Senators Udall, Bennett endorse Clark land exchange proposal

Planning for a future without “man camps”

After offering up a 960-acre, family-owned in-holding in the middle of the Fossil Ridge Recreation Area for trade to the federal government, longtime Gunnison resident Butch Clark knew he was in for a wait.

 

 

He hasn’t been disappointed. But a letter from Senators Michael Bennett and Mark Udall asking that Congress include the Fossil Ridge Parcel in the Forest Service’s acquisitions budget for 2013 has given Clark a reason to hope that wheels are turning.
The senators’ letter to the Secretary of Agriculture named three projects around the state for Federal Land and Water Conservation Fund money, including Clark’s big-picture plan to make room for affordable, temporary housing in the county.
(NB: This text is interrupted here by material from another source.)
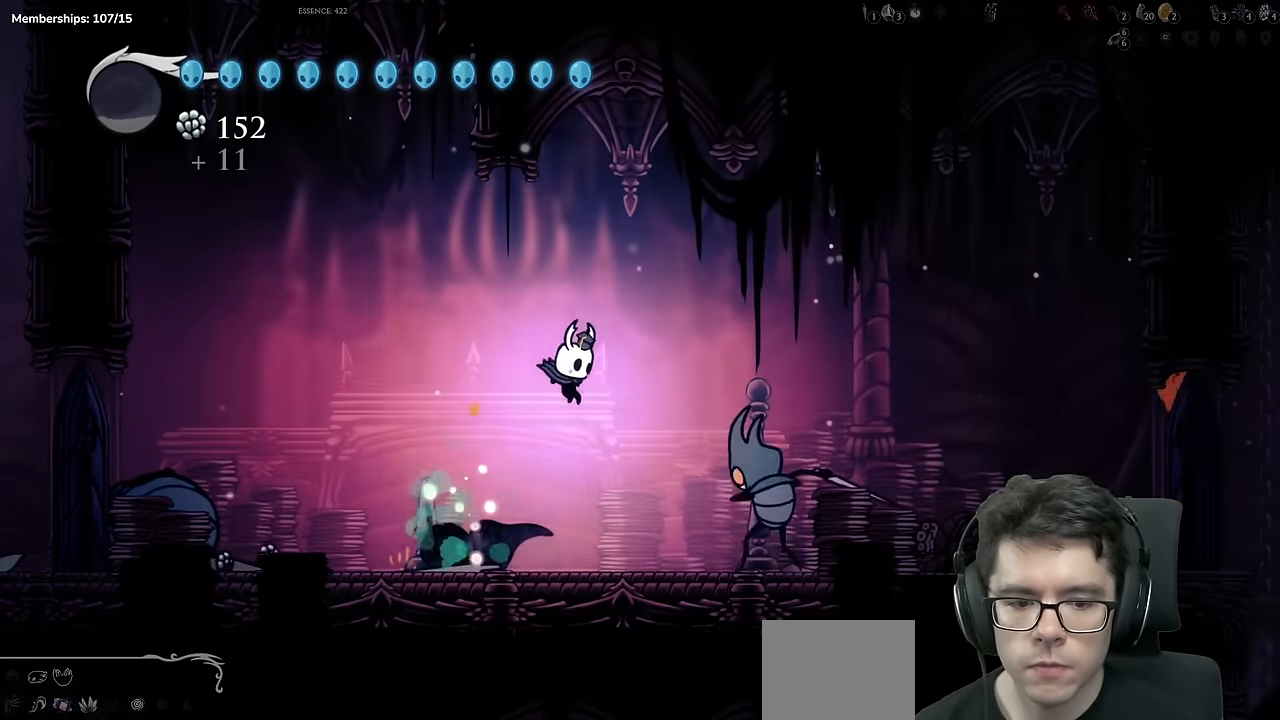
{"buttons": ["DPAD_RIGHT"], "left_stick": "center", "right_stick": "center", "events": [[17, "DPAD_RIGHT", "up"], [50, "X", "down"], [117, "DPAD_LEFT", "down"], [267, "DPAD_LEFT", "up"], [317, "X", "up"], [467, "DPAD_RIGHT", "down"]]}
When he donated the land to the Gunnison Valley Housing Foundation last year, Clark was making a suggestion that couldn’t be ignored. He was also planning for the future.
“We are very fond of the property and we want it to be preserved as it is for generations. And we also know that in rural western communities, finding space to build affordable housing can be a problem and we think both concerns can be addressed with this arrangement,” Clark says.
The arrangement has grown more complicated over time. What started as a plan to trade the federal government one piece of land for another has turned into an unsurprising discussion about value, need and location.
The senators’ letter could put the Fossil Ridge Parcel on the Forest Service’s radar, but Housing Authority director KT Gazunis admits, “These things can take years and if it weren’t funded [in 2013], it would be put in the queue.”
Gazunis said the Gunnison Valley Housing Foundation (GVHF), which was created to guide Clark’s land through the federal process, has gotten board approval to sell pieces of the Fossil Ridge Parcel when the opportunity arises, instead of waiting for a single transaction.
That could happen, hypothetically, if someone, somewhere wanted to buy a piece of Forest Service land. In that case, the buyer could purchase a bit of the Fossil Ridge Parcel from the Trust for Public Lands, which is holding the title for the land in receivership for GVHF, which could then trade the purchase property for the Forest Service land that got the process started.
Clark says, “I was pushing to trade acre for acre for affordable housing but the Forest Service has to trade value for value.” That policy led to the collapse of a (past) deal that included an abandoned, privately owned mine near Powderhorn, he said. “They feel the acreage in Lost Canyon is worth a lot more than messed-up forestland. So [a trade] could end up being more than acre for acre.”
Gazunis added, “When we started it was to trade and now we’re willing to do a combination of sale and trade. Or we may end up selling everything instead.”
But the impending listing under the Endangered Species Act of the Gunnison sage grouse could also have an impact on any future federal land deals. A survey of the property is already under way to determine what resources are there, from wetlands to wildlife habitats. Gazunis said the survey would “strengthen our representation of the value of the property.”
The slow start to the land exchange is also helping the GVHF plan for what it would like to see done with the property, which is surrounded by public lands popular with cross-country skiers. According to Gazunis, the public benefit of having the land, with its historic cabin, open for that use is something the GVHF board would like to see maintained with a 15-acre cutout that would remain open as a “Nordic recreation area.”
On the land acquired in the trade, Clark envisions a community made to replace the “man camps” that historically sprung up with big industrial operations across the west. His vision includes temporary, and affordable, housing that will be mobile and easy to remove when the project is complete. To make the community livable and more sustainable, Clark would like to see his land traded for something near a population center and public transportation.
And the future Clark has envisioned seems to get closer every day. He says there are a number of projects coming through the county that could draw in a workforce large enough to require a town away from town.
With the molybdenum mine on Mt. Emmons on the back burner, Clark says, rare earth mines being considered near Powderhorn and geothermal development near Tomichi Dome could still bring a need for additional housing to the county.
But it is the first grumblings of a molybdenum mine being developed near White Pine that has piqued Clark’s interest the most.
“The mining that’s being proposed above White Pine, at the scale that’s been talked about at 60,000 tons [of ore] per day, is twice the size of AMAX at its biggest,” he said, referring to the Climax Molybdenum Company operation near Leadville. “AMAX was working about 8,000 people per day.”
With the potential for an operation that size possibly coming to Gunnison County, Clark hopes the land exchange will move forward sooner rather than later.
“The process has slowed, but it isn’t exactly stuck and that’s why I appreciate the senators pushing it forward,” Clark says, “because it takes a lot longer for communities to get their act together and cope with the operations than it does for those operations to move in.”